In this episode of HJ Talks about Abuse podcast, Alan Collins and Feleena Grosvenor address Apple’s new system to scan iPhones for child sex abuse material.
Organisations, including Apple and Facebook, have been under criticism for, supposedly, prioritising customer privacy and keeping individuals safe from hackers and criminals. This is rather than using processes to identify and report child sexual abuse material.
This is related to the previous podcast “Encryption on Tackling Child Sexual Abuse” whereby Alan and Feleena identified the issues with end-to-end encryption on apps such as Whatsapp and Facebook messenger.
Apple have announced details of a system which both limits the spread of child sexual abuse material and protects user privacy.
It is a system which, before the image is stored in iCloud photos, scans for child sexual abuse material from the existing database of known child abuse images. The system would identify not only the original but edited or similar versions of the original image.

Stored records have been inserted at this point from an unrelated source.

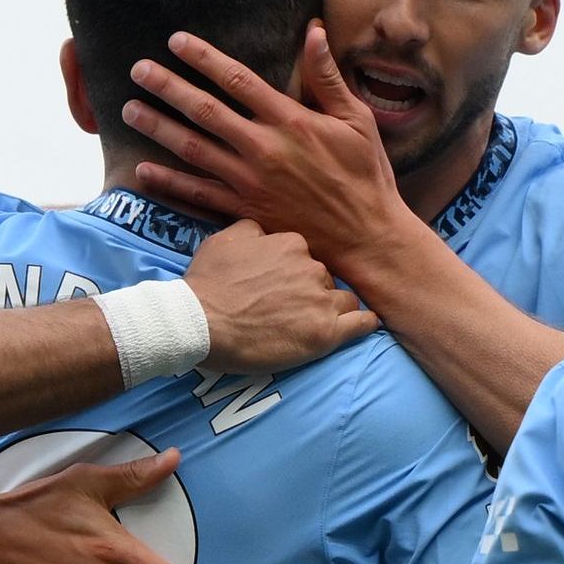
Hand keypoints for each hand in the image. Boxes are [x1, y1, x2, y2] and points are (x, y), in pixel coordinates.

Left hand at [127, 28, 412, 266]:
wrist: (366, 238)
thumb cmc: (365, 176)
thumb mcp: (356, 120)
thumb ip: (327, 77)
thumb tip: (314, 31)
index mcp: (291, 121)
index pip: (237, 79)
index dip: (204, 58)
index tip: (177, 41)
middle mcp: (264, 148)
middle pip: (204, 110)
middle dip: (167, 87)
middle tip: (138, 69)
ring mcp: (250, 182)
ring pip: (193, 149)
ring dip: (158, 127)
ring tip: (130, 110)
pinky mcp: (245, 211)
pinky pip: (198, 194)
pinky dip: (169, 182)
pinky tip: (143, 169)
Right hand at [181, 218, 375, 376]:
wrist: (199, 322)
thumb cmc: (207, 283)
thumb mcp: (224, 239)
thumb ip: (253, 230)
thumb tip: (265, 232)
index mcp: (292, 243)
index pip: (307, 256)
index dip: (296, 273)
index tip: (283, 287)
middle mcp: (311, 268)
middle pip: (326, 278)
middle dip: (314, 291)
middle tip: (291, 309)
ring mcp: (320, 301)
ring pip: (345, 300)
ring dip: (334, 309)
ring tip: (315, 323)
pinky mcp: (325, 334)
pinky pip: (363, 323)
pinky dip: (365, 323)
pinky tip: (364, 325)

Apple claims that it has an extremely high level of accuracy and each report will be manually reviewed to confirm if there is a match. If there is, it would then disable the user’s account and report to the authorities.
The limitation is that the images have to be in their iCloud Photos account to be caught by the system. On the one hand, this limits the benefit to tackling the spread of child sexual abuse images, but on the other it limits the negative impact on customer privacy as their images can be saved elsewhere.
Whether the system goes too far or not far enough, ultimately, it identifies prohibited content and may serve to encourage other organisations to introduce the same.